*** Opening Supplied material ***
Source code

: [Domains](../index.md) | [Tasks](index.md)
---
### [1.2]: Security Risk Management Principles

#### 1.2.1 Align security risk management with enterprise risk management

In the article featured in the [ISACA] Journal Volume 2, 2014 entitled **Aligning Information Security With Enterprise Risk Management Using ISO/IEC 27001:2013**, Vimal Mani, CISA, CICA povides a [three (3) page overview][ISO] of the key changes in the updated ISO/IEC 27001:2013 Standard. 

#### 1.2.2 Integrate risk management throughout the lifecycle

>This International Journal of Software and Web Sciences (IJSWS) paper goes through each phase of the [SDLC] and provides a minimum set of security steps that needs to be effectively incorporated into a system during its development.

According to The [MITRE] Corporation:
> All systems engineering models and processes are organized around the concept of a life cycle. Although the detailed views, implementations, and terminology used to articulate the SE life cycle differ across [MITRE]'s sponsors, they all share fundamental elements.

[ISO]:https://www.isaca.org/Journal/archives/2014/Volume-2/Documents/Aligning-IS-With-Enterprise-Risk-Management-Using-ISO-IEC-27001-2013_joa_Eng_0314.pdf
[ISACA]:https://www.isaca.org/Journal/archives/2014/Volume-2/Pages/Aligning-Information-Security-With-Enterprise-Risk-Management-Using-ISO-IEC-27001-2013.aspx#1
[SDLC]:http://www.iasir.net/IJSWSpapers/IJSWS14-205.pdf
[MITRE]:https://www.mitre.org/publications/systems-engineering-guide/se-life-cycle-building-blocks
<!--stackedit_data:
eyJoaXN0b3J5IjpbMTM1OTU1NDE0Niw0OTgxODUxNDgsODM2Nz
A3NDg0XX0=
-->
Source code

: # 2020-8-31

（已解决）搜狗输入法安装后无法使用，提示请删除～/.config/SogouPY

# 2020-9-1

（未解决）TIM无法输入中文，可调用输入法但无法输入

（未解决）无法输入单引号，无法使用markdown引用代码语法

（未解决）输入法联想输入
*** Closing Supplied material ***
Your assignment -
Set down, exactly as written, each line of the data from its opening line through the one containing "share fundamental elements.". Output nothing more.

Solved problem -
Source code

: [Domains](../index.md) | [Tasks](index.md)
---
### [1.2]: Security Risk Management Principles

#### 1.2.1 Align security risk management with enterprise risk management

In the article featured in the [ISACA] Journal Volume 2, 2014 entitled **Aligning Information Security With Enterprise Risk Management Using ISO/IEC 27001:2013**, Vimal Mani, CISA, CICA povides a [three (3) page overview][ISO] of the key changes in the updated ISO/IEC 27001:2013 Standard. 

#### 1.2.2 Integrate risk management throughout the lifecycle

>This International Journal of Software and Web Sciences (IJSWS) paper goes through each phase of the [SDLC] and provides a minimum set of security steps that needs to be effectively incorporated into a system during its development.

According to The [MITRE] Corporation:
> All systems engineering models and processes are organized around the concept of a life cycle. Although the detailed views, implementations, and terminology used to articulate the SE life cycle differ across [MITRE]'s sponsors, they all share fundamental elements.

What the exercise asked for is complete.